Within the entries underneath, how many lines include the string "three"? State only the number.
START Dataset content
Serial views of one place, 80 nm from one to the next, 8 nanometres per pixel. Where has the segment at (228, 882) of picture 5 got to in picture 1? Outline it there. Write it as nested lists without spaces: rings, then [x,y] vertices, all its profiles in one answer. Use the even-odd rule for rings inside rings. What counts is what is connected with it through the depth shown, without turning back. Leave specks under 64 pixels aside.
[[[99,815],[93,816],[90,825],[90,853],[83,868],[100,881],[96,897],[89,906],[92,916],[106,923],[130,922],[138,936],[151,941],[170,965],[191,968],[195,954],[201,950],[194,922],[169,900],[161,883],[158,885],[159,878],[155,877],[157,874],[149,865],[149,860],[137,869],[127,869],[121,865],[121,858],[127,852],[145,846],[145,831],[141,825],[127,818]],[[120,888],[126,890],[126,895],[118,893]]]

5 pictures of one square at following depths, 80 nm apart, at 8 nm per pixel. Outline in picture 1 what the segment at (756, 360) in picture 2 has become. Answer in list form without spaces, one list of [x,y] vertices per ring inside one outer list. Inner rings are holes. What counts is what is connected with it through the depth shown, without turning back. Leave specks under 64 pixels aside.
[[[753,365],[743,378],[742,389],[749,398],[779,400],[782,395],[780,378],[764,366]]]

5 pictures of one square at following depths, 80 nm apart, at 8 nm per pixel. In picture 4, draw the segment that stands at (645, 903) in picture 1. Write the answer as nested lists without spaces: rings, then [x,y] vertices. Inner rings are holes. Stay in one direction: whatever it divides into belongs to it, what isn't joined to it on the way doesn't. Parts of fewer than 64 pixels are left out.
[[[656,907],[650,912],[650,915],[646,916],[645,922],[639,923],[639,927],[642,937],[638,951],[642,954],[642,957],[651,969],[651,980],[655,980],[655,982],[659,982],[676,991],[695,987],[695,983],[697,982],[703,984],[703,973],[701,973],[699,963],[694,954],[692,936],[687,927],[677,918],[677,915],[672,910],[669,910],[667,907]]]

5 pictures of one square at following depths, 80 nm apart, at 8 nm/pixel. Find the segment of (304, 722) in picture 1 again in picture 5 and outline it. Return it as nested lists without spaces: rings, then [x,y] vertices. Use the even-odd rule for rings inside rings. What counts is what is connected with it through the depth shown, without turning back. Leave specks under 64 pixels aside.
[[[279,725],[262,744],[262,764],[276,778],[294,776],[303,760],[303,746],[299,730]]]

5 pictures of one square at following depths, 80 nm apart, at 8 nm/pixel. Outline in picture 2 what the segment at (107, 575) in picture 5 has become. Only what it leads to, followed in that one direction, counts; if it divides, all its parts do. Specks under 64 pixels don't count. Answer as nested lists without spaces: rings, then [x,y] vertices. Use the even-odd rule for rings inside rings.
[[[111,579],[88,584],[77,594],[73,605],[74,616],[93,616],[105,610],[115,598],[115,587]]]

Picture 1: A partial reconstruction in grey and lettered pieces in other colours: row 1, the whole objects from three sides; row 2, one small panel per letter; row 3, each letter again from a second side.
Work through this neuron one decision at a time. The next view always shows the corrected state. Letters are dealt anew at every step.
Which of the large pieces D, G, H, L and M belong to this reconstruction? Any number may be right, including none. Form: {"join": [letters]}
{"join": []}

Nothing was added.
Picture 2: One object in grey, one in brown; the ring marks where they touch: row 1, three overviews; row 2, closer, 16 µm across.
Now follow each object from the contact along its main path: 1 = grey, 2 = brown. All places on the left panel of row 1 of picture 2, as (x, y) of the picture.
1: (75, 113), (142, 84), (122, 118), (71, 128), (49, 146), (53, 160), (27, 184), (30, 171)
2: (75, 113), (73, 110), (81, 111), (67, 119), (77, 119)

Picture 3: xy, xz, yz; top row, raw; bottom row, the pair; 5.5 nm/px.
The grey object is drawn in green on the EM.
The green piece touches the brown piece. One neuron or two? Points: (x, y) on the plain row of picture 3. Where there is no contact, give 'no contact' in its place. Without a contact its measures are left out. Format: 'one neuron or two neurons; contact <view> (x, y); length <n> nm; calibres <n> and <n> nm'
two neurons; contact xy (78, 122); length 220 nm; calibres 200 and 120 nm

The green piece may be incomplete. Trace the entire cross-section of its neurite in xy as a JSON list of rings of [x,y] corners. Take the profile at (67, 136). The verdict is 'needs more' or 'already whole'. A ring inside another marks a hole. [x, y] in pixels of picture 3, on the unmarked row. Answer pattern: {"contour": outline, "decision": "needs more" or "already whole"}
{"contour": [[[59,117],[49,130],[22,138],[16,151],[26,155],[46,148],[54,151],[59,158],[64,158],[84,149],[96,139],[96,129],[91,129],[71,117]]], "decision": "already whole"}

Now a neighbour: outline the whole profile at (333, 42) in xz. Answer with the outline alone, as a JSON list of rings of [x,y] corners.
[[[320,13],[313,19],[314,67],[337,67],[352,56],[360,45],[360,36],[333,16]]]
END Dataset content
→ **Output of the exercise**
2